* **Extract provided**

=====

Getaround, Inc. (the “Company”) has determined that it is unable to file its Annual Report on Form 10-K for the fiscal year ended December 31, 2024 (the “Form 10-K”), within the prescribed time period without unreasonable effort or expense.
As reported on the Company’s Current Report on Form 8-K filed on February 12, 2025, the Board of Directors of the Company (the “Board”) approved the orderly wind-down of the Company’s business operations in the United States, which includes its car-share and HyreCar businesses. In connection with the approval of the wind-down plan, the Board approved a reduction-in-force of substantially all of the Company’s U.S. employees, with most employees, including the Company’s Interim Chief Executive Officer and Chief Operating Officer, separating as of February 14, 2025, and certain others separating during the wind-down or after the wind-down process is completed. The Company also announced that, effective February 14, 2025, Patricia Huerta will serve as acting Chief Executive Officer in addition to the Company’s Interim Chief Financial Officer.

=====

* **Recorded information**
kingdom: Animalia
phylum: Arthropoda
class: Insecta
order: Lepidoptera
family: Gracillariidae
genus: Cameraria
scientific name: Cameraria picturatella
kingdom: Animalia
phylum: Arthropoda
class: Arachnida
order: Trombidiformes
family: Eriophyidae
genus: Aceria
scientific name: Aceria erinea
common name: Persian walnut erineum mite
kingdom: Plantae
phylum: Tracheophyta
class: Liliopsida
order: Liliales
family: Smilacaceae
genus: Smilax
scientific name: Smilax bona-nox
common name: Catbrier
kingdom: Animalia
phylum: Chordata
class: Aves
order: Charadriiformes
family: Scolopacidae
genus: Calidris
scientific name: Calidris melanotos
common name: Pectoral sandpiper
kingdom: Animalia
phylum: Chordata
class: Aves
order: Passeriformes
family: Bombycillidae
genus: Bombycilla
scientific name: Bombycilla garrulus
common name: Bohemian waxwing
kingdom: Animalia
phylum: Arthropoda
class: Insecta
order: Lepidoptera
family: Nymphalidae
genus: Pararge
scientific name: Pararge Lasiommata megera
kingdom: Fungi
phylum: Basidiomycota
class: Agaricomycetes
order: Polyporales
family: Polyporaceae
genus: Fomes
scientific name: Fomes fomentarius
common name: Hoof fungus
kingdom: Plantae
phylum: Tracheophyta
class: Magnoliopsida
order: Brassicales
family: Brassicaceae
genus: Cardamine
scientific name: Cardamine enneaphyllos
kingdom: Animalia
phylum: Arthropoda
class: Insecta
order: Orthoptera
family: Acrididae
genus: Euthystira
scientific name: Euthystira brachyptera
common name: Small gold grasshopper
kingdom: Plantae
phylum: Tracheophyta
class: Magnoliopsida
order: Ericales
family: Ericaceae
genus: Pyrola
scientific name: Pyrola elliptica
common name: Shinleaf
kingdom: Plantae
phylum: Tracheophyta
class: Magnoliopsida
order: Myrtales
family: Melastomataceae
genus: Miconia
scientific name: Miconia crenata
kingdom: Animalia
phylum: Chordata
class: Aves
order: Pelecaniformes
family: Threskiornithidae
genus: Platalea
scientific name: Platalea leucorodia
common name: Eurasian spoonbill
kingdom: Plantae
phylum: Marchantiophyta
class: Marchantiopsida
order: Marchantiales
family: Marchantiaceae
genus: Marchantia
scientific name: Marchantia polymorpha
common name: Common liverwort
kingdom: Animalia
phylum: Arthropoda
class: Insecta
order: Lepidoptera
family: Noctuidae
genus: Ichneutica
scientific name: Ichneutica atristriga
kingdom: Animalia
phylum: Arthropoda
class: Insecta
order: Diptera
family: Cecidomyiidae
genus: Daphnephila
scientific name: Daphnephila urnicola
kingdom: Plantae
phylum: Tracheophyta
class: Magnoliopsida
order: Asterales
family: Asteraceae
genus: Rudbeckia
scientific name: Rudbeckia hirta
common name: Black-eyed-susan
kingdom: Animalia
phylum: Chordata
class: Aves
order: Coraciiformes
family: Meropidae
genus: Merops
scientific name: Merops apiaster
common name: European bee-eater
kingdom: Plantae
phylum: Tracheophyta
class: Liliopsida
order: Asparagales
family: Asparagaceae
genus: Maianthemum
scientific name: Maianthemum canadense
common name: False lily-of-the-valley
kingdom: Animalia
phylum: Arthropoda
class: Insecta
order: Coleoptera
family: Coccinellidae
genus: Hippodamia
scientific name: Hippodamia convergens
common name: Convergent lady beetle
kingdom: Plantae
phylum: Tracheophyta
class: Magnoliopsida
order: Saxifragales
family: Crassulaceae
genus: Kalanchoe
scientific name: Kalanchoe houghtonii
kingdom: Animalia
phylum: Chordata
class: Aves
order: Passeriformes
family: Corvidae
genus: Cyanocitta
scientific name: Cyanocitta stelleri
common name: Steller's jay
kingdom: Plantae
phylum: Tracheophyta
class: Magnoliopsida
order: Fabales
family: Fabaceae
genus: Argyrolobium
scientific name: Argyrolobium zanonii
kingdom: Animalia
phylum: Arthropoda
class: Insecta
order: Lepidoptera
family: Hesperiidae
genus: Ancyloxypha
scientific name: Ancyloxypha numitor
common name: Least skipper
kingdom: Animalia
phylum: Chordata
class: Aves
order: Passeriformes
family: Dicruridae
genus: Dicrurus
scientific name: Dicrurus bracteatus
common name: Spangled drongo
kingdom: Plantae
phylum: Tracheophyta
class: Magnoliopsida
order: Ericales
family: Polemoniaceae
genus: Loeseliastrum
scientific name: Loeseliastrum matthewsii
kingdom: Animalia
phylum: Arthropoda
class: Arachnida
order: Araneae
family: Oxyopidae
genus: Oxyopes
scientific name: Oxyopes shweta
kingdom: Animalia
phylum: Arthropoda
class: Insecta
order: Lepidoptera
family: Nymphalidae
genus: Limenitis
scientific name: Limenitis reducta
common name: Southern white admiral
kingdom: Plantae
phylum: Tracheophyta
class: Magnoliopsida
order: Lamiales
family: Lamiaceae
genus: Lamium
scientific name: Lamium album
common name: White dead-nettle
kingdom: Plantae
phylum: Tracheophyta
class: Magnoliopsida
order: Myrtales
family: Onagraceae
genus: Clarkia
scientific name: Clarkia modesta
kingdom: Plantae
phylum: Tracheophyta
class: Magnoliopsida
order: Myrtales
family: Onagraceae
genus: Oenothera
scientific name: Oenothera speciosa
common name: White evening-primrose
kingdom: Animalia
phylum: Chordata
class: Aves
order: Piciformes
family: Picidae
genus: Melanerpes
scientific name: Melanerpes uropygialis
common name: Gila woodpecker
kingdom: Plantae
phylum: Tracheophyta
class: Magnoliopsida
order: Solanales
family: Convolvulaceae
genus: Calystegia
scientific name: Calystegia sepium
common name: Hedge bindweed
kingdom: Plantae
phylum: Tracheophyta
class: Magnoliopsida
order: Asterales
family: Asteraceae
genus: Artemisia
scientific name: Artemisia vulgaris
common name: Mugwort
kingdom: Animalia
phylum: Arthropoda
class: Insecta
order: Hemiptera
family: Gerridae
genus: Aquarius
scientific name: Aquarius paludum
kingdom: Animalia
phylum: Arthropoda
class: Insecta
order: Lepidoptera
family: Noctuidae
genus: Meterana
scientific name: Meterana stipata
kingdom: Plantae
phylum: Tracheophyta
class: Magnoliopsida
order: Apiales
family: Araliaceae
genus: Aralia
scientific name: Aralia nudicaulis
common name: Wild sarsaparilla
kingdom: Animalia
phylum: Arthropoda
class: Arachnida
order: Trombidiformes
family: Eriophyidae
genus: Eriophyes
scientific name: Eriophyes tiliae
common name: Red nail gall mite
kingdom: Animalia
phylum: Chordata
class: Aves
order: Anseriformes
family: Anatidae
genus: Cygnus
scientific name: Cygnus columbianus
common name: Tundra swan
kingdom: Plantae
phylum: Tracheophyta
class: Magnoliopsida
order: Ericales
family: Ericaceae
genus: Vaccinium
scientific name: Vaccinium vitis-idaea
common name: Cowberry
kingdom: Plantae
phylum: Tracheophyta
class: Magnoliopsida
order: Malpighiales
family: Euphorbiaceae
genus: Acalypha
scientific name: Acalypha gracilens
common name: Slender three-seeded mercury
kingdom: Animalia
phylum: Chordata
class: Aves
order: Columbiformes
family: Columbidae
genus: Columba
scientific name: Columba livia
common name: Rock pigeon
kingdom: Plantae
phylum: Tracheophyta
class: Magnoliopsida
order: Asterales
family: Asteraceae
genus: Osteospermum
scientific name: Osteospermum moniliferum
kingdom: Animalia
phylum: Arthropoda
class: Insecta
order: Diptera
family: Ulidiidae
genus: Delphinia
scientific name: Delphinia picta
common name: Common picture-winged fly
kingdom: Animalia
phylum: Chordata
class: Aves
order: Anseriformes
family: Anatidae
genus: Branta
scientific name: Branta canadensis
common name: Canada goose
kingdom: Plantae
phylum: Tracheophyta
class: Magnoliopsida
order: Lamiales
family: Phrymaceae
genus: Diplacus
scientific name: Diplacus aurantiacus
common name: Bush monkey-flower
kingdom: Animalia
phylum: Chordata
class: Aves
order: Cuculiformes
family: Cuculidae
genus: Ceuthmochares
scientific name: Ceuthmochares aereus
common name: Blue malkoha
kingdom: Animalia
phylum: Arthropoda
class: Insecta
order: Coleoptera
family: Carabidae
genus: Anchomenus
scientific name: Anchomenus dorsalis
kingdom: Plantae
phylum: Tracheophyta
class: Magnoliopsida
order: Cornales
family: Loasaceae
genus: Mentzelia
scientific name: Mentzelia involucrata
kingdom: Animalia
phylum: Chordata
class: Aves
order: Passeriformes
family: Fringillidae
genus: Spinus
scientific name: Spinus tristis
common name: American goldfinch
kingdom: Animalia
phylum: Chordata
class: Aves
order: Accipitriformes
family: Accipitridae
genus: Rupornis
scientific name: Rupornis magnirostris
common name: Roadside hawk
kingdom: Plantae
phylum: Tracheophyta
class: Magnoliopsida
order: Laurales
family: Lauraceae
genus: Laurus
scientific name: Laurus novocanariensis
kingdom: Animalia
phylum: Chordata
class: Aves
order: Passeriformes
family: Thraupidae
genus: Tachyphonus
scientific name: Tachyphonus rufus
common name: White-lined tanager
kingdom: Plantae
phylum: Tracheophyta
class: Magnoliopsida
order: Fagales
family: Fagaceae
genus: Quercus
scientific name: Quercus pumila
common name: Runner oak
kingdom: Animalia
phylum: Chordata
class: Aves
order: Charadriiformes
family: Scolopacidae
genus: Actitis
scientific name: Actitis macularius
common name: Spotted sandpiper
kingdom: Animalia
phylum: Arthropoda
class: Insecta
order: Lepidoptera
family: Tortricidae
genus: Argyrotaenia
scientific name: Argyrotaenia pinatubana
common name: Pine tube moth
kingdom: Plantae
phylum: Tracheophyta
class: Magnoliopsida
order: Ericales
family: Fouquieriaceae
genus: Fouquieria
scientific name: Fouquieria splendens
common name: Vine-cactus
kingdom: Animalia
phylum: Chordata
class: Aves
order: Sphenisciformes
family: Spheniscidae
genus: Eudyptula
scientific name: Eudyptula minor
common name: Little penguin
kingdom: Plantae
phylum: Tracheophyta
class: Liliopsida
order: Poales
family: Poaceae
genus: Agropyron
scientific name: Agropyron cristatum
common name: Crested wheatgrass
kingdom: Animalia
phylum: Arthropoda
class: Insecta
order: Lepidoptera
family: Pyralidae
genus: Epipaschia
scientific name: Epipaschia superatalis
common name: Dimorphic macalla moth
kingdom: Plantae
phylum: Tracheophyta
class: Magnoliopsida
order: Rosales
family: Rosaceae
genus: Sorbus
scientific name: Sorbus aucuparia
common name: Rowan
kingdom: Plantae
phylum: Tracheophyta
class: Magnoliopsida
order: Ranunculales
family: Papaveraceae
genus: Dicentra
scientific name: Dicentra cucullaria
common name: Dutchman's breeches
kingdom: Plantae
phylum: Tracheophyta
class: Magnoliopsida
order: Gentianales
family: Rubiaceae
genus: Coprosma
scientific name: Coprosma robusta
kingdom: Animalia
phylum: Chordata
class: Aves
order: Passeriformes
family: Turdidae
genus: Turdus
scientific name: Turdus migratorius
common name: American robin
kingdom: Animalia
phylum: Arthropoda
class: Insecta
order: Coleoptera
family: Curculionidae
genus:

=====

* **Task prompt**
List every executive officer title named in the Getaround filing text above.

* **Exercise solution**
- Interim Chief Executive Officer
- Chief Operating Officer
- acting Chief Executive Officer
- Interim Chief Financial Officer